Apabila konsentrasi substrat terlalu tinggi, maka Enzim tidak dapat bekerja dengan baik, laju
reaksi katalisator oleh Enzim akan berlangsung lambat. Sebaliknya bila konsentrasi substrat
rendah, maka laju reaksi katalisator oleh Enzim akan berlangsung cepat. Kerja Enzim juga dapat
dipengaruhi oleh Inhibitor. Inhibitor adalah molekul yang dapat menghambat kerja Enzim
sehingga dapat menurunkan laju reaksi katalisator oleh enzim.

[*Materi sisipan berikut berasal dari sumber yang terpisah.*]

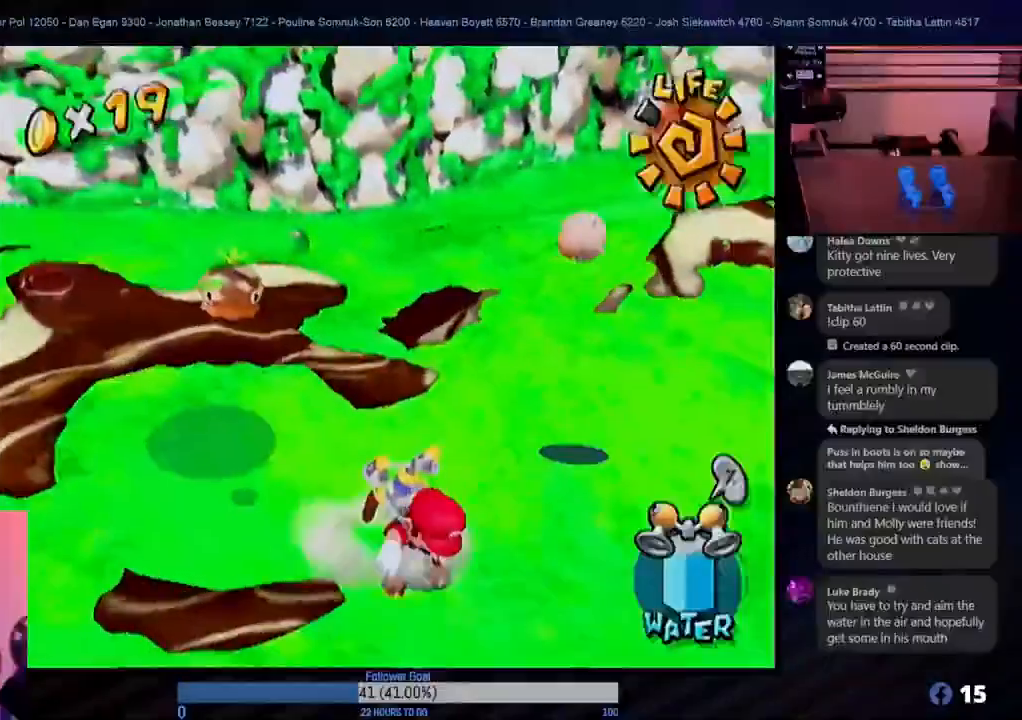
{"buttons": [], "left_stick": "up", "right_stick": "center", "events": [[33, "left_stick", "up-right"], [250, "left_stick", "up"]]}
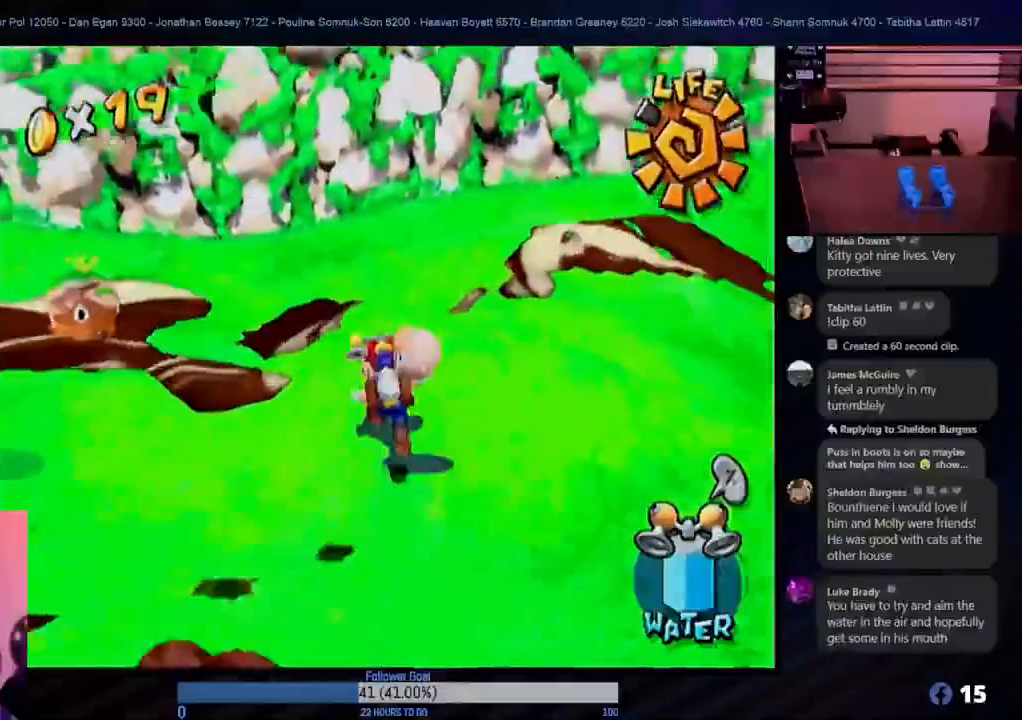
{"buttons": [], "left_stick": "down-left", "right_stick": "center", "events": [[167, "left_stick", "up-right"], [350, "left_stick", "down-right"], [433, "left_stick", "down-left"]]}
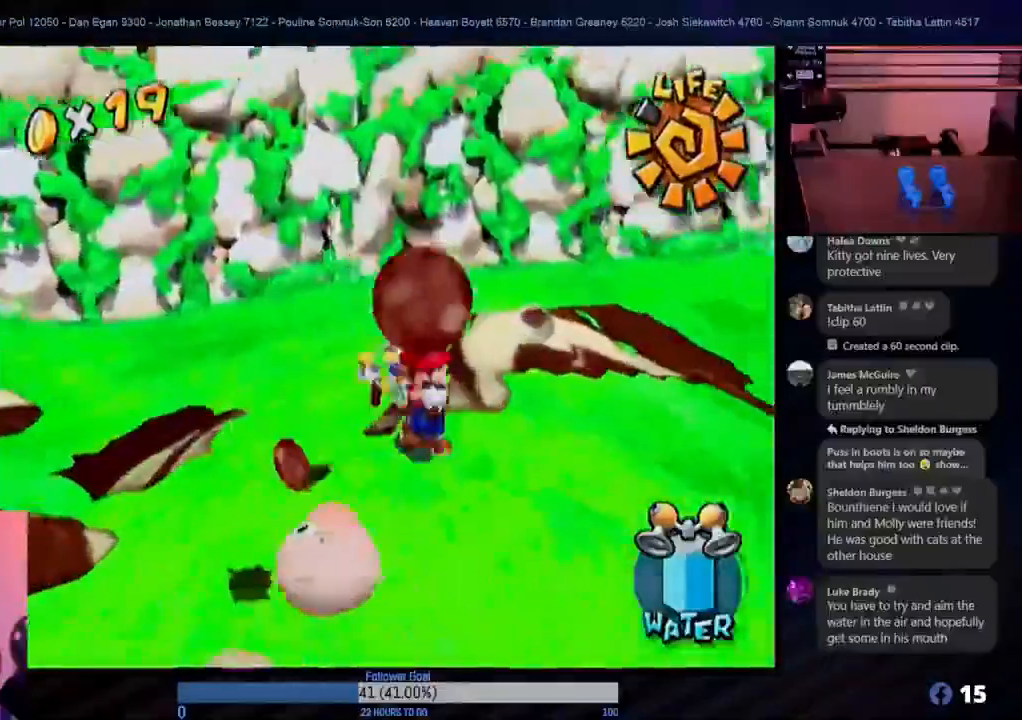
{"buttons": [], "left_stick": "down", "right_stick": "center", "events": [[383, "left_stick", "down"]]}
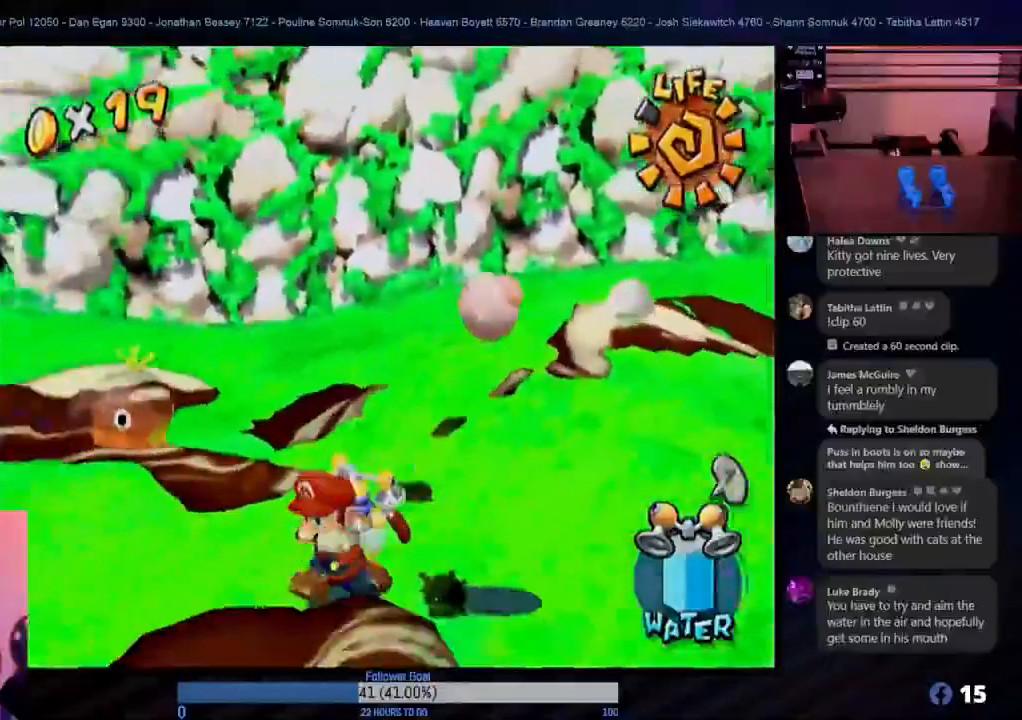
{"buttons": ["A"], "left_stick": "up-right", "right_stick": "center", "events": [[67, "left_stick", "right"], [167, "left_stick", "up"], [350, "left_stick", "up-right"], [483, "A", "down"]]}
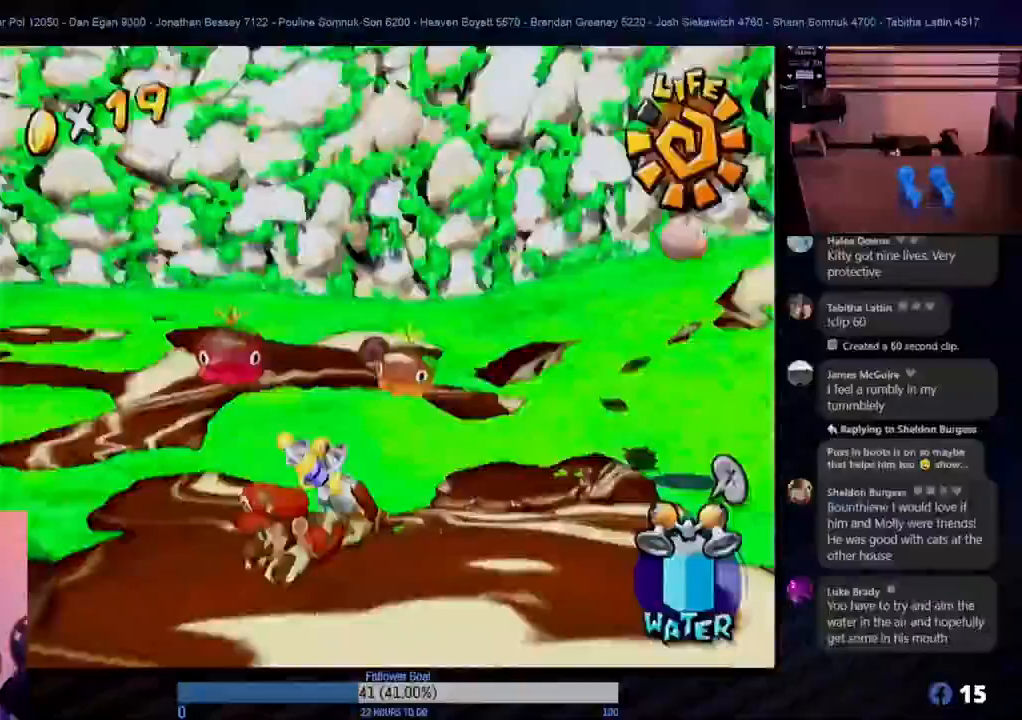
{"buttons": [], "left_stick": "right", "right_stick": "center", "events": [[17, "left_stick", "right"], [133, "A", "up"]]}
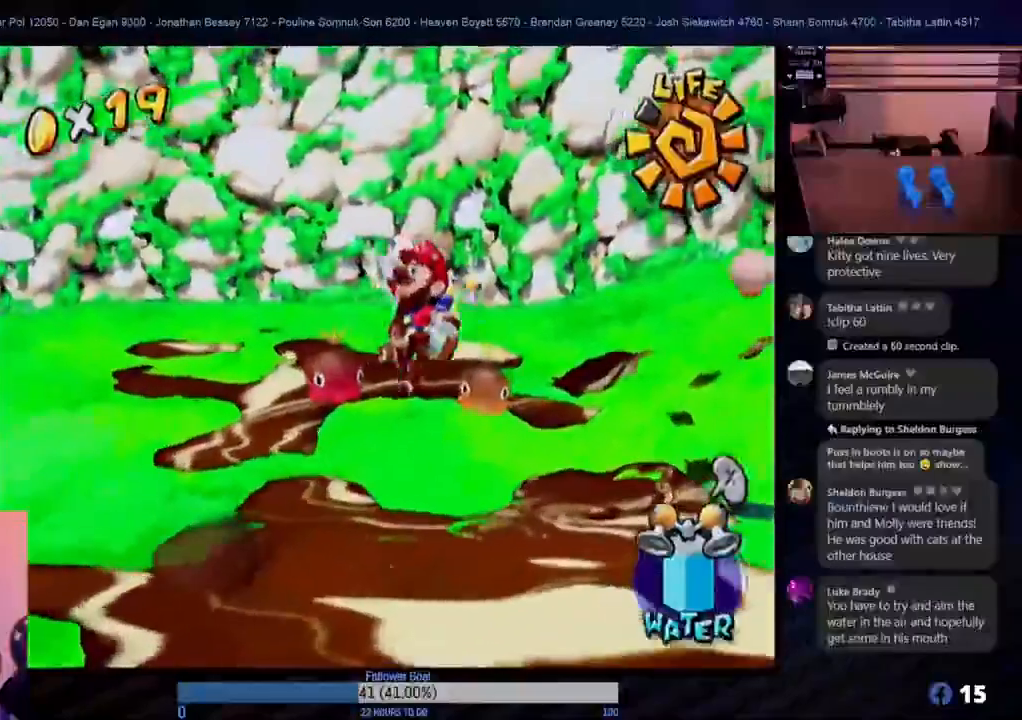
{"buttons": ["A"], "left_stick": "right", "right_stick": "center", "events": [[500, "A", "down"]]}
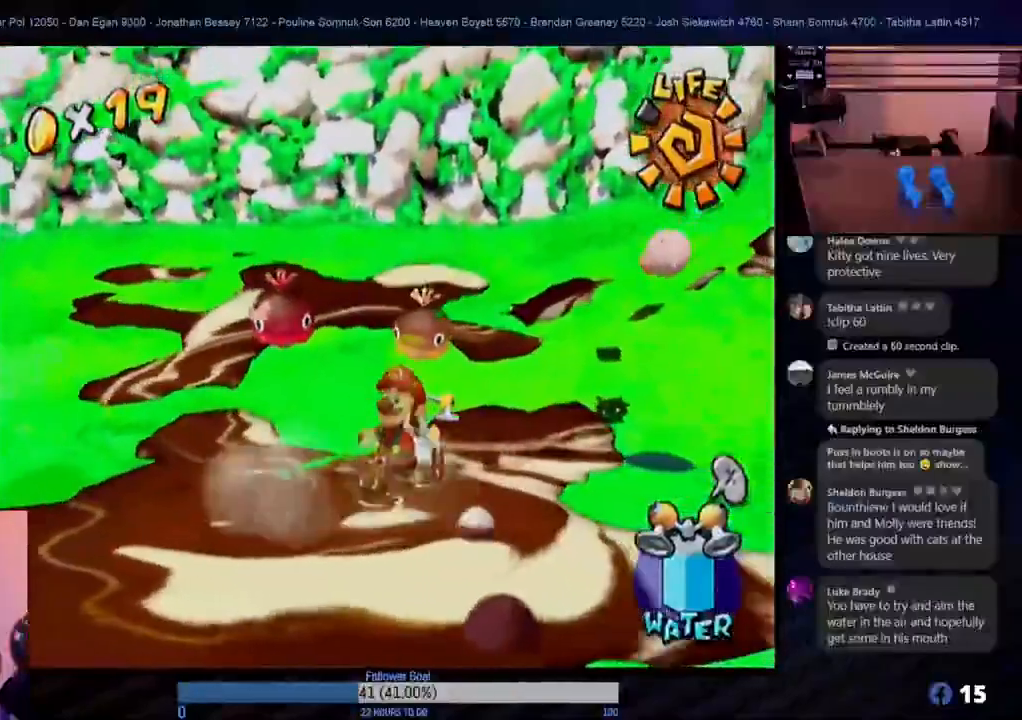
{"buttons": ["R1"], "left_stick": "right", "right_stick": "center", "events": [[283, "A", "up"], [383, "R1", "down"]]}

Inhibitor Enzim terdiri dari dua
jenis yaitu Inhibitor Kompetitifdan Inhibitor non-kompetitif. Inhibitor kompetitif menghambat
kerja Enzim dengan cara berikatan langsung dengan sisi aktif Enzim sehingga substrat tidak bisa
berikatan dengan sisi aktif Enzim dan reaksi tidak dapat berlangsung. Sedangkan inhibitornon-
kompetitif adalah inhibitor yang berikatan dengan sisialosterik Enzim, namun karena Enzim
bersifat fleksibel, saat Inhibitor berikatan dengan sisi alosterik, sisi aktif Enzim ikut berubah
sehingga substrat pun tidak dapat berikatan dengan sisiaktif enzim dan reaksi juga tidak dapat
berlangsung.
Tujuan
Setelah melakukan percobaan ini mahasiswa diharapkan mampu mengetahui kecepatan katalisis
suatu enzim, mengetahui pengaruh suhu, pH dan konsentrasi substrat tehadap aktivitas enzim.
Alat dan Bahan
Alat
Tabung reaksi cawan petri Penggaris Corkborer waterbath thermometer pipet tetes
Bahan
Kentang, hydrogen peroksida, akuades, Buffer pH 7, bufferNaOH, dan buffer HCL
Prosedur Kerja
A. Uji kecepatan katalasis hydrogen peroksida
Siapkan potongan silender kentang dengan tebal sekitar 1mm. letakkan pada cawan petri yang
berisi air. Siapkan 3 buah tabung reaksi. Tabung 1 dan 2 berisi hydrogen peroksida 20%, tabung
3 berisi aquades, Masukkan dalam tabung reaksi berisi hydrogen peroksida 20%. Masingmasing
tabung diatur dengan kondisi pH7 suhu 25 C. Masukkan potongan silinder kentang pada tabung
1 dan 3.Masukkan potongan kertas padatabung ke dua.Amati terbentuknya gelembug udara
sebagaihasil katalisis hydrogen peroksida oleh enzim katalase.
B. Uji pengaruh suhu terhadap aktivitas enzim
Ulangi prosedur sebelumnya dengan pH yang sama dan suhu yang berbeda. Suhu yang
digunakan adalah 0, 20, 40, 60, dan 80oC. amati tinggi dan jumlah gelembung udara yang
terbentuk. Semakin tinggi dan banyak gelembung udara yang terbentuk menandakan semakain
cepat laju aktivitas enzim. Buat grafik hasil uji dengan variasi suhu sebagai sumbu x.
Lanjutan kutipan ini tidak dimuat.